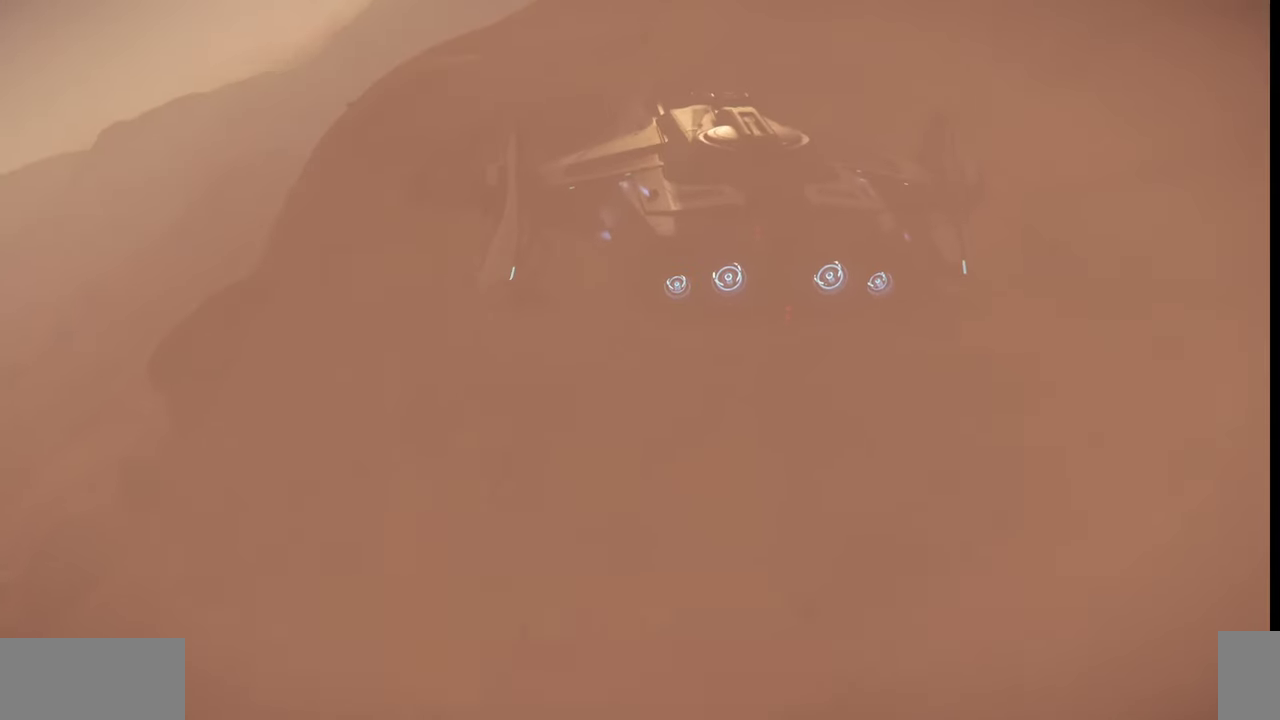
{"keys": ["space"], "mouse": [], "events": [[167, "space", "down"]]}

§ §

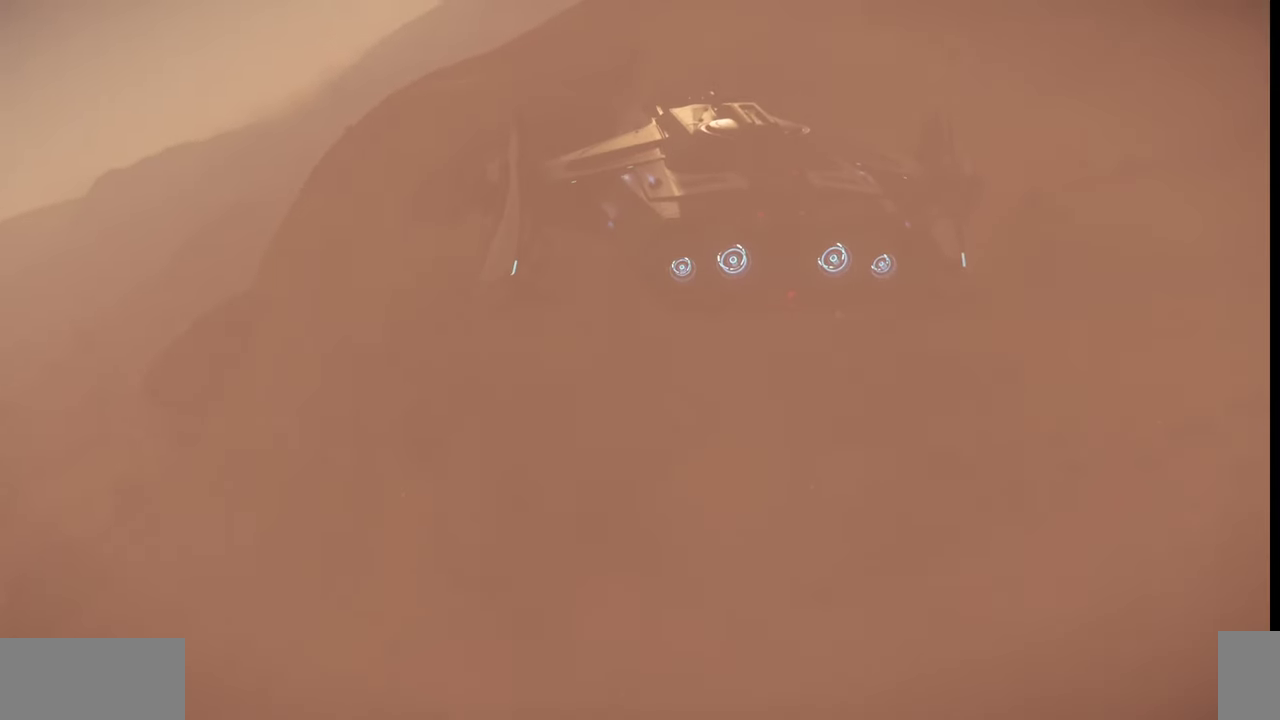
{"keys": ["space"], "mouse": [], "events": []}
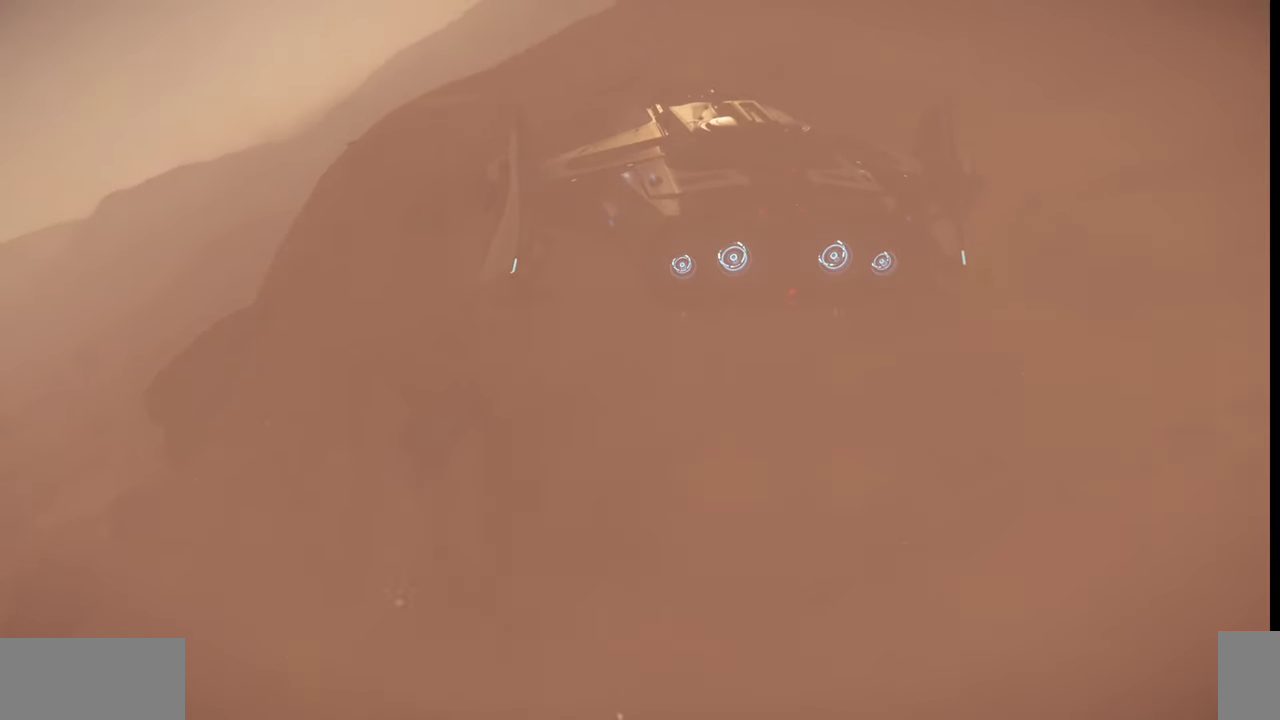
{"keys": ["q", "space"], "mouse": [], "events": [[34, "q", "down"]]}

§ §

Problem to work on: Lines with the word "down" in them are the answer; report each one from the data.

Written response:
{"keys": ["space"], "mouse": [], "events": [[167, "space", "down"]]}
{"keys": ["q", "space"], "mouse": [], "events": [[34, "q", "down"]]}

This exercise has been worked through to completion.